Les Davids, un vignoble belge au coeur du Luberon
Du bon vin, un joli décor, des hébergements charmants et une promenade insolite imaginée par l’architecte paysagiste Bas Smets: bienvenue chez Les Davids, un domaine de viticulture belge écoresponsable dans le Luberon qui a tout compris au mot «détente». Ô la belle vigne…
Après un trajet en train de cinq heures pour rallier Aix-en-Provence au départ de Lille, il faut encore une heure de voiture pour atteindre le charmant village de Viens, niché entre le mont Ventoux, la montagne de Lure et le massif du Luberon.

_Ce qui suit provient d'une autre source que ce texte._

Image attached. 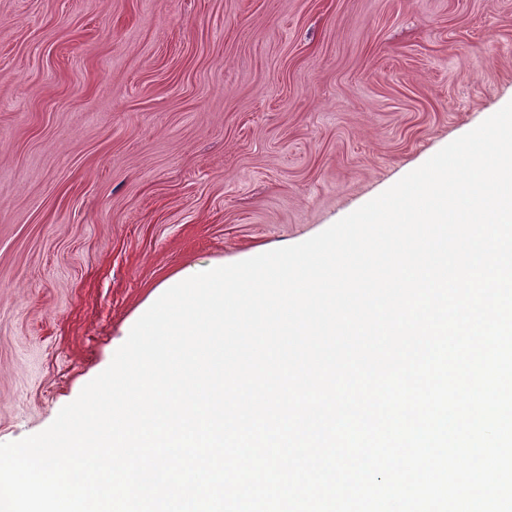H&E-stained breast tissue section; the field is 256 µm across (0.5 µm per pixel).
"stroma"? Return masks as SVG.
I'll list each match as a JSON object with an SVG mask.
<instances>
[{"label":"stroma","instance_id":"obj_1","mask_svg":"<svg viewBox=\"0 0 512 512\" xmlns=\"http://www.w3.org/2000/svg\"><path fill=\"white\" fill-rule=\"evenodd\" d=\"M512 101V0H0V443L165 281L301 243Z\"/></svg>","mask_w":512,"mask_h":512}]
</instances>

C’est à peu près par la même voie que Sophie Le Clercq est arrivée ici il y a une vingtaine d’années, poussée par sa peur de l’avion, son cœur de maman en quête d’une maison de vacances pour sa ribambelle de bambins (entre-temps au nombre de huit et âgés de 16 à 32 ans) et son époux, l’artiste Yves Zurstrassen. «Je ne voulais pas que mes enfants passent leurs étés dans un endroit comme Saint-Tropez, où tout n’est que séduction et recherche du plaisir facile. J’avais envie de leur apprendre à se satisfaire de peu», nous explique-t-elle à l’ombre des cyprès. La brise qui monte du fond de la vallée caresse les 320 hectares de potagers, de vergers et de vignobles qui composent aujourd’hui le domaine des Davids. En toile de fond, un petit bijou d’œno-architecture minimaliste imaginé par l’architecte français Marc Barani. Le chai en béton ocre ouvrait ses portes au public il y a un an, tout comme les hameaux achetés et rénovés au fil des années dans les environs, qui font aujourd’hui office de maisons de vacances. Aménagés avec goût dans un style campagnard qui fleure bon la Provence, ils disposent chacun d’une piscine, de terrains de pétanque et de tennis, et d’un centre de bien-être. Pas envie de cuisiner ou de faire les courses? Le domaine propose un service traiteur.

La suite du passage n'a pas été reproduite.